The aim of this project is to ingest data into ADX using CSV files stored into an Azure storage.
Here is the list of properties that should be changed (in META-INF/microprofile-config.properties file):
- Send mode: 'direct' (default) or 'storage':
- send.mode
- Optional parameters for parameters and datasets
- csm.dataset.absolute.path
- csm.parameters.absolute.path
- csm.send.datawarehouse.parameters
- csm.send.datawarehouse.datasets
- Mandatory for direct mode:
- azure.tenant.id
- azure.client.id
- azure.client.secret
- csm.simulation.id
- azure.data.explorer.resource.uri
- azure.data.explorer.resource.ingest.uri
- azure.data.explorer.database.name
- Additional mandatory for storage mode:
- azure.storage.account.name
- azure.storage.account.key
- azure.storage.shared.access.signature.duration
- azure.storage.shared.access.signature.permissions
- azure.storage.shared.access.signature.services
- azure.storage.shared.access.signature.resource.types
If you want to overwrite these properties, you can write your own property values in the META-INF/microprofile-config.properties file, or set a property's system, or an environment variable named :
- SEND_MODE: the send mode, direct (default) or storage
- CSM_DATASET_ABSOLUTE_PATH: The dataset absolute path
- CSM_PARAMETERS_ABSOLUTE_PATH: The parameters absolute path
- CSM_SEND_DATAWAREHOUSE_PARAMETERS: whether or not to send parameters (parameters path is mandatory then)

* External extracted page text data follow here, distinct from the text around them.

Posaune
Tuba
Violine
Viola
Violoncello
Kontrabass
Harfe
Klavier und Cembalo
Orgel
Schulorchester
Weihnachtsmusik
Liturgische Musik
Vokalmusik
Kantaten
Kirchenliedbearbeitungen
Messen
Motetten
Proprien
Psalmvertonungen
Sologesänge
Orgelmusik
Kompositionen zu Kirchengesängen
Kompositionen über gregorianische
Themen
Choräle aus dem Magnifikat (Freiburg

- CSM_SEND_DATAWAREHOUSE_DATASETS: whether or not to send datasets (datasets path is mandatory then)
- AZURE_DATA_EXPLORER_RESOURCE_INGEST_URI : the ADX cluster ingest path (URI info can be found into ADX cluster page)

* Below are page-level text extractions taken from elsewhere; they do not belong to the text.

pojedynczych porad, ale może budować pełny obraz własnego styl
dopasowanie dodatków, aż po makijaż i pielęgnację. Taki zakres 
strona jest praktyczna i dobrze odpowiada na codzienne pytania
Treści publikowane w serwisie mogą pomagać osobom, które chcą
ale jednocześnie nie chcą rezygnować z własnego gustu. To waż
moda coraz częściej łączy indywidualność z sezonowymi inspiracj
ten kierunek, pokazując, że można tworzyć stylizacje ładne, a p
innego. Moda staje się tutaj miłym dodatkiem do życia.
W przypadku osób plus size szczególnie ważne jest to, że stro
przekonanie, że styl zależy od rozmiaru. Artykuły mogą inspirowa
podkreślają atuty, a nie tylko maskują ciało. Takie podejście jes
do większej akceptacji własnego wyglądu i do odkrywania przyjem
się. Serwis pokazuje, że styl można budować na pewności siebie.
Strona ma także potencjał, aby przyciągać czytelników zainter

- AZURE_DATA_EXPLORER_RESOURCE_URI : the ADX cluster path (URI info can be found into ADX cluster page)
- AZURE_TENANT_ID : the Azure Tenant id (can be found under the App registration screen)
- AZURE_CLIENT_ID : the Azure client id (can be found under the App registration screen)

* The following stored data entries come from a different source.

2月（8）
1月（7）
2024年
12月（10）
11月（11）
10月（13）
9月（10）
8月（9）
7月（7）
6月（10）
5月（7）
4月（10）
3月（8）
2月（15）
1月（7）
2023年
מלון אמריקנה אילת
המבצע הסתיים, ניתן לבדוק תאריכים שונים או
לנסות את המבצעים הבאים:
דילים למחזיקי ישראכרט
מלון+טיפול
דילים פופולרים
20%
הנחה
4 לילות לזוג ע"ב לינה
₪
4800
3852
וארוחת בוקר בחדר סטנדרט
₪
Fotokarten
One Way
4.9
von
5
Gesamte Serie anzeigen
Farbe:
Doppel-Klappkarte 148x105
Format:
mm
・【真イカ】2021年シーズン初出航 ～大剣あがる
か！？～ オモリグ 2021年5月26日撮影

- AZURE_CLIENT_SECRET: the Azure client secret (can be found under the App registration screen)
- CSM_SIMULATION_ID: the Simulation Id to add to records (direct mode only)
- AZURE_DATA_EXPLORER_DATABASE_NAME : the targeted database name
- AZURE_STORAGE_ACCOUNT_NAME : the Azure storage account name (can be found under the Storage account screen)
- AZURE_STORAGE_ACCOUNT_KEY : the Azure storage account key (can be found under the specific Storage account screen, under Access keys section)
- AZURE_STORAGE_SHARED_ACCESS_SIGNATURE_DURATION : the SAS Token valid duration (obviously, should be positive and be as small as possible )
- AZURE_STORAGE_SHARED_ACCESS_SIGNATURE_PERMISSIONS : the SAS Token permissions (should be the most restrictive possible)
- AZURE_STORAGE_SHARED_ACCESS_SIGNATURE_SERVICES : the SAS Token services (should be the most restrictive possible)
- AZURE_STORAGE_SHARED_ACCESS_SIGNATURE_RESOURCE_TYPES :the SAS Token resource types (should be the most restrictive possible)
<dependency>
<groupId>com.github.Cosmo-Tech</groupId>
<artifactId>azure-data-explorer-connector</artifactId>
<version>1.0.3</version>
</dependency>
- Add more logs (maybe with some metrics)
- Add unit tests
- Tables bulk creation
- Use IngestionMapping and try to manage "update schema" for existing tables
- Data bulk ingestion
- Manage creation response correctly
- Manage ingestion response correctly